Le dictionnaire s’attarde sur les principales villes d’Occitanie, mais aussi des villages comme celui de Montaillou qui compte 17 habitants. Pourquoi ?
Il y a effectivement les villes de Toulouse et Montpellier, les chefs-lieux des départements et d’autres communes ayant un intérêt historique. C’est le cas de Montaillou. Ce village de l’Ariège est connu grâce aux travaux des historiens Jean Duvernoy et Emmanuel Leroy-Ladurie (le premier a traduit le registre d’interrogatoire de l’Inquisition tenu par l’évêque de Pamiers Jacques Fournier, dans lequel on retrouve des témoignages d’habitants de Montaillou au Moyen-Âge, et le second a repris ce document dans son ouvrage intitulé “Montaillou, village occitan de 1292 à 1234”, ndlr). Il était intéressant d’en parler car c’est un témoignage exceptionnel sur l’Histoire de la région et l’Inquisition.
On retrouve dans votre ouvrage les portraits de personnalités locales féminines, notamment Juliette Gréco et Olympe de Gouges, mais aussi des entrées sur les écrivaines et le féminisme en Occitanie. Pourquoi avoir abordé ces thèmes ?
Si l’on veut avancer, il faut mettre en avant les femmes. L’Occitanie compte beaucoup d’écrivains, mais on parle moins des écrivaines comme Malika Mokeddem et Dominique Bona. Nous avons par ailleurs réalisé une entrée sur le féminisme pour faire connaître les spécificités de la région à ce sujet, notamment le site internet du podcast Mesdames… d’Occitanie (série de portraits sonores sur des femmes occitanes, ndlr) et le premier colloque national sur les femmes et les études féministes à l’université du Mirail en 1982.
L’Occitanie compte beaucoup d’écrivains, mais on parle moins des écrivaines
Vous avez également fait le choix de parler de périodes sombres de la région comme les attentats et l’explosion de l’usine AZF. Pourquoi ?
Les attentats de Toulouse et de Montauban ont précédé ceux de Paris. Cela nous a semblé symptomatique d’un climat qui se développe depuis cette période. Il a débuté dans la région et a continué avec les attentats de Carcassonne et Trèbes.
En ce qui concerne AZF, cette catastrophe industrielle témoigne d’une mémoire enfouie. On connaissait les risques, mais on les a ignorés. On a continué à urbaniser autour de l’usine. Cette catastrophe a permis de faire évoluer la législation en 2003. Il y a eu un avant et un après.
Si le dictionnaire aborde le passé de la région, il se tourne également vers le futur en abordant le changement climatique, la submersion marine et la biodiversité en Occitanie. Était-ce important pour vous de parler des enjeux pour la région ?

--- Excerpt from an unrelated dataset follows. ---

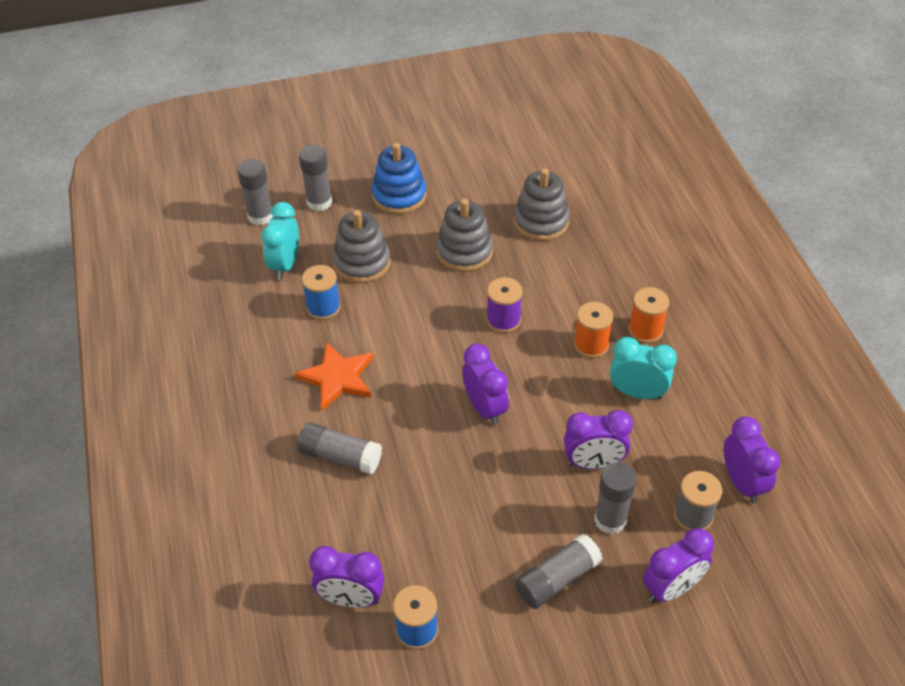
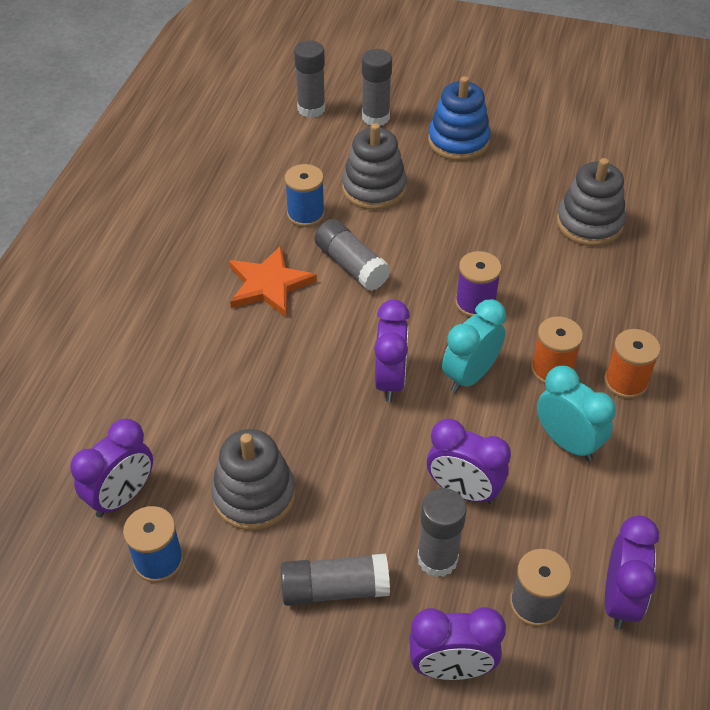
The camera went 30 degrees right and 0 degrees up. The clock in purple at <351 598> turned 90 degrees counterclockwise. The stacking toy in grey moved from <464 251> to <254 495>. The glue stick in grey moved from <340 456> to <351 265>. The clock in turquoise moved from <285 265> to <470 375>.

Nous avons voulu mettre en évidence les racines communes de la résistance dans la région depuis les Cathares, en passant par les Camisards et la Seconde Guerre mondiale, mais également parler de son présent et de son avenir à travers la transition écologique nécessaire. Il est important de s’interroger sur cela en soulignant les pistes possibles car nous avons des solutions. Notre volonté était ainsi de montrer que la région est riche en innovations. Presque tous les organismes de recherches nationaux sont présents en Occitanie : le CNRS, l’INRAE, l’ADEME… La région a un potentiel extraordinaire.
Un ouvrage collectif original pour découvrir la pluralité et la singularité de l’Occitanie d’hier et d’aujourd’hui. Sous forme de dictionnaire, il offre une plus grande liberté aux lecteurs et aux lectrices d’entrer dans la région selon leurs centres d’intérêt, leurs attentes, leurs goûts.